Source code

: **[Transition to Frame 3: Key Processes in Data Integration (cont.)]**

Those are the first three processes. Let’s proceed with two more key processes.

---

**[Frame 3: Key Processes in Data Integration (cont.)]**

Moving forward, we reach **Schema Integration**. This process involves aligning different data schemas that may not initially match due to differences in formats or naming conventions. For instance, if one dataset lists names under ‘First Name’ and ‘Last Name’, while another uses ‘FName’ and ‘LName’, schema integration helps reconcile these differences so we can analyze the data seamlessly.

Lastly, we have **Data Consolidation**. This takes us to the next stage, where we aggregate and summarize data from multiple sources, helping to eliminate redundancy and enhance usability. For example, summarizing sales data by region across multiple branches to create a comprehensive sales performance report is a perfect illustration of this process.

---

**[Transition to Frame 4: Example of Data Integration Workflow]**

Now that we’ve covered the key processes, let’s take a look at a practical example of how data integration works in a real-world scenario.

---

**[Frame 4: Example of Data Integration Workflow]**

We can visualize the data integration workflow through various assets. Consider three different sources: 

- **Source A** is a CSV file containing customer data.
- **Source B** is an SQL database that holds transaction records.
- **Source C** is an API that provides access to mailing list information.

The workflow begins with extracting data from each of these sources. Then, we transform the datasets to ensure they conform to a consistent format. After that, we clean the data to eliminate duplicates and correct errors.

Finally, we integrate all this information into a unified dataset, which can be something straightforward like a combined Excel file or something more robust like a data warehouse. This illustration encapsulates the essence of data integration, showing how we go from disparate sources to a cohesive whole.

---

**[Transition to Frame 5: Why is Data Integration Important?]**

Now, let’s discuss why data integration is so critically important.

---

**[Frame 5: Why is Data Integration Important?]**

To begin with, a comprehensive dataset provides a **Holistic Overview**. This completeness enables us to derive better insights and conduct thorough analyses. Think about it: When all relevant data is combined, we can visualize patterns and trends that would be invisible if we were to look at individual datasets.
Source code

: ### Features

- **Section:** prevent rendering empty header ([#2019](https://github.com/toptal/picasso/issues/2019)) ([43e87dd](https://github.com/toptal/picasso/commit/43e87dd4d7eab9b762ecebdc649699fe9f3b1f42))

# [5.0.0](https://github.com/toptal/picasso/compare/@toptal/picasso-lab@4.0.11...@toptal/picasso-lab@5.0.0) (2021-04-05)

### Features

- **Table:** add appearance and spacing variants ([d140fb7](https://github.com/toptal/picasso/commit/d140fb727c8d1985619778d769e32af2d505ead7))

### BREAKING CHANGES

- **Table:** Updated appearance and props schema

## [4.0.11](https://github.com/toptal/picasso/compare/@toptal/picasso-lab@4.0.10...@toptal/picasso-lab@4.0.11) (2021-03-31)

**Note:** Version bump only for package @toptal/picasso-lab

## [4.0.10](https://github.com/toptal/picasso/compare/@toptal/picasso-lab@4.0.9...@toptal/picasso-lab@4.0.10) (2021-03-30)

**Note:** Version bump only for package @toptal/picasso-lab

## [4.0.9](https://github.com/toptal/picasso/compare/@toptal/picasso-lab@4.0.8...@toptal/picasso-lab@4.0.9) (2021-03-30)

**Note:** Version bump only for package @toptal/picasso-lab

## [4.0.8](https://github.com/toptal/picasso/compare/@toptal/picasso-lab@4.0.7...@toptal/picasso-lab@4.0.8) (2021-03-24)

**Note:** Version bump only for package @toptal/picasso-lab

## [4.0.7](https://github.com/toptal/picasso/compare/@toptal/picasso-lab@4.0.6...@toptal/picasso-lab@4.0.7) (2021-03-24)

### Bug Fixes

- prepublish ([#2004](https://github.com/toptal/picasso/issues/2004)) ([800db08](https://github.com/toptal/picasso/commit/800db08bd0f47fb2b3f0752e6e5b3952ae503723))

PROBLEM DETAILS
Reproduce every line of all the records above word for word, leaving nothing out and changing nothing.

ANSWER TO THE PROBLEM
Source code

: **[Transition to Frame 3: Key Processes in Data Integration (cont.)]**

Those are the first three processes. Let’s proceed with two more key processes.

---

**[Frame 3: Key Processes in Data Integration (cont.)]**

Moving forward, we reach **Schema Integration**. This process involves aligning different data schemas that may not initially match due to differences in formats or naming conventions. For instance, if one dataset lists names under ‘First Name’ and ‘Last Name’, while another uses ‘FName’ and ‘LName’, schema integration helps reconcile these differences so we can analyze the data seamlessly.

Lastly, we have **Data Consolidation**. This takes us to the next stage, where we aggregate and summarize data from multiple sources, helping to eliminate redundancy and enhance usability. For example, summarizing sales data by region across multiple branches to create a comprehensive sales performance report is a perfect illustration of this process.

---

**[Transition to Frame 4: Example of Data Integration Workflow]**

Now that we’ve covered the key processes, let’s take a look at a practical example of how data integration works in a real-world scenario.

---

**[Frame 4: Example of Data Integration Workflow]**

We can visualize the data integration workflow through various assets. Consider three different sources: 

- **Source A** is a CSV file containing customer data.
- **Source B** is an SQL database that holds transaction records.
- **Source C** is an API that provides access to mailing list information.

The workflow begins with extracting data from each of these sources. Then, we transform the datasets to ensure they conform to a consistent format. After that, we clean the data to eliminate duplicates and correct errors.

Finally, we integrate all this information into a unified dataset, which can be something straightforward like a combined Excel file or something more robust like a data warehouse. This illustration encapsulates the essence of data integration, showing how we go from disparate sources to a cohesive whole.

---

**[Transition to Frame 5: Why is Data Integration Important?]**

Now, let’s discuss why data integration is so critically important.

---

**[Frame 5: Why is Data Integration Important?]**

To begin with, a comprehensive dataset provides a **Holistic Overview**. This completeness enables us to derive better insights and conduct thorough analyses. Think about it: When all relevant data is combined, we can visualize patterns and trends that would be invisible if we were to look at individual datasets.
Source code

: ### Features

- **Section:** prevent rendering empty header ([#2019](https://github.com/toptal/picasso/issues/2019)) ([43e87dd](https://github.com/toptal/picasso/commit/43e87dd4d7eab9b762ecebdc649699fe9f3b1f42))

# [5.0.0](https://github.com/toptal/picasso/compare/@toptal/picasso-lab@4.0.11...@toptal/picasso-lab@5.0.0) (2021-04-05)

### Features

- **Table:** add appearance and spacing variants ([d140fb7](https://github.com/toptal/picasso/commit/d140fb727c8d1985619778d769e32af2d505ead7))

### BREAKING CHANGES

- **Table:** Updated appearance and props schema

## [4.0.11](https://github.com/toptal/picasso/compare/@toptal/picasso-lab@4.0.10...@toptal/picasso-lab@4.0.11) (2021-03-31)

**Note:** Version bump only for package @toptal/picasso-lab

## [4.0.10](https://github.com/toptal/picasso/compare/@toptal/picasso-lab@4.0.9...@toptal/picasso-lab@4.0.10) (2021-03-30)

**Note:** Version bump only for package @toptal/picasso-lab

## [4.0.9](https://github.com/toptal/picasso/compare/@toptal/picasso-lab@4.0.8...@toptal/picasso-lab@4.0.9) (2021-03-30)

**Note:** Version bump only for package @toptal/picasso-lab

## [4.0.8](https://github.com/toptal/picasso/compare/@toptal/picasso-lab@4.0.7...@toptal/picasso-lab@4.0.8) (2021-03-24)

**Note:** Version bump only for package @toptal/picasso-lab

## [4.0.7](https://github.com/toptal/picasso/compare/@toptal/picasso-lab@4.0.6...@toptal/picasso-lab@4.0.7) (2021-03-24)

### Bug Fixes

- prepublish ([#2004](https://github.com/toptal/picasso/issues/2004)) ([800db08](https://github.com/toptal/picasso/commit/800db08bd0f47fb2b3f0752e6e5b3952ae503723))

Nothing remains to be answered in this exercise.